**Goal:** Starting with the line with "scientific name: Aquila heliaca" and going on through the line with "phylum: Ascomycota", swap "common name" for "vernacular name" in the records. Give back only those lines, with everything else left as it is.

::: Input material :::

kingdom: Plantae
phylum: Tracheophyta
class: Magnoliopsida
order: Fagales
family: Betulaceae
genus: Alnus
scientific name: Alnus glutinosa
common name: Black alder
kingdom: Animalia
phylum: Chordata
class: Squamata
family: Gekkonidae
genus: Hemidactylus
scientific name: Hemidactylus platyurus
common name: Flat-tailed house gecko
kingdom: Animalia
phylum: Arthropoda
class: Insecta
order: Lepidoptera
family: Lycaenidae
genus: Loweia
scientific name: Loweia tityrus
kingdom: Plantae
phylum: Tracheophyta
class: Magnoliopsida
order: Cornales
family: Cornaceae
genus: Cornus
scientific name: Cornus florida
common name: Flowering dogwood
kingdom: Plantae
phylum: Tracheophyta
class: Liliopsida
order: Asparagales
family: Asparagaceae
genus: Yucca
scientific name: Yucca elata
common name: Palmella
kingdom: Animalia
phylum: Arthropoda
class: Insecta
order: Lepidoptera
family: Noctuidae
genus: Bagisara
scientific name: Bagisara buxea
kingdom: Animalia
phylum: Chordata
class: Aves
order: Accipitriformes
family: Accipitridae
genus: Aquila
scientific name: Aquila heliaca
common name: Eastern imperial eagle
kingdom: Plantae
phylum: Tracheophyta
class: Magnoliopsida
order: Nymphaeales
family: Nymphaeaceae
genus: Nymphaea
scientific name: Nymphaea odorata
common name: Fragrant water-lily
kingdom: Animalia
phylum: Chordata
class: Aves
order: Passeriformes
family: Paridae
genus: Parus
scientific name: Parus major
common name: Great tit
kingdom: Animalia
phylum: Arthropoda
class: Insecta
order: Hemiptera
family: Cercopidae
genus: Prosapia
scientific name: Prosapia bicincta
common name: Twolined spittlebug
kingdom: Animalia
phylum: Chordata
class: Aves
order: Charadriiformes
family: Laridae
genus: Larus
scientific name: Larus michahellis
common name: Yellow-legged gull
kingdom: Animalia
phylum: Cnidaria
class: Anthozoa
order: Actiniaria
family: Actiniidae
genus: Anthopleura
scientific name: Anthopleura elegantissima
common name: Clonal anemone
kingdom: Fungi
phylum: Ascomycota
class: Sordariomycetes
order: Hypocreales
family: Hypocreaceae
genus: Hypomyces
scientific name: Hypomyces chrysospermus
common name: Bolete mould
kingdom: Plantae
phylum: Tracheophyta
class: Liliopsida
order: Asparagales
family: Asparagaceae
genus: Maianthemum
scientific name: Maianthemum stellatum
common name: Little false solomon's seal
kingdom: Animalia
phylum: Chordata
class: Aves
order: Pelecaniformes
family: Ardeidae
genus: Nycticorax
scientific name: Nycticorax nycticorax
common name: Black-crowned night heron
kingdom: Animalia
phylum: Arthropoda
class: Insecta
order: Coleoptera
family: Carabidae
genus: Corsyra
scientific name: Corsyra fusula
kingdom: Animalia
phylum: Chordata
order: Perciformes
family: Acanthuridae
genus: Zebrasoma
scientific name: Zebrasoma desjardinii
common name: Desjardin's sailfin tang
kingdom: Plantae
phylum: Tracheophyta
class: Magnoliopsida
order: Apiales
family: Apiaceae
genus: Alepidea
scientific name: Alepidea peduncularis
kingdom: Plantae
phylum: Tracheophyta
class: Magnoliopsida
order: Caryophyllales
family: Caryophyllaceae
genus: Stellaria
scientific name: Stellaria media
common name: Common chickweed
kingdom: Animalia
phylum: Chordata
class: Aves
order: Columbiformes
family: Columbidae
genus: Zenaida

:::

**Written solution:**
scientific name: Aquila heliaca
vernacular name: Eastern imperial eagle
kingdom: Plantae
phylum: Tracheophyta
class: Magnoliopsida
order: Nymphaeales
family: Nymphaeaceae
genus: Nymphaea
scientific name: Nymphaea odorata
vernacular name: Fragrant water-lily
kingdom: Animalia
phylum: Chordata
class: Aves
order: Passeriformes
family: Paridae
genus: Parus
scientific name: Parus major
vernacular name: Great tit
kingdom: Animalia
phylum: Arthropoda
class: Insecta
order: Hemiptera
family: Cercopidae
genus: Prosapia
scientific name: Prosapia bicincta
vernacular name: Twolined spittlebug
kingdom: Animalia
phylum: Chordata
class: Aves
order: Charadriiformes
family: Laridae
genus: Larus
scientific name: Larus michahellis
vernacular name: Yellow-legged gull
kingdom: Animalia
phylum: Cnidaria
class: Anthozoa
order: Actiniaria
family: Actiniidae
genus: Anthopleura
scientific name: Anthopleura elegantissima
vernacular name: Clonal anemone
kingdom: Fungi
phylum: Ascomycota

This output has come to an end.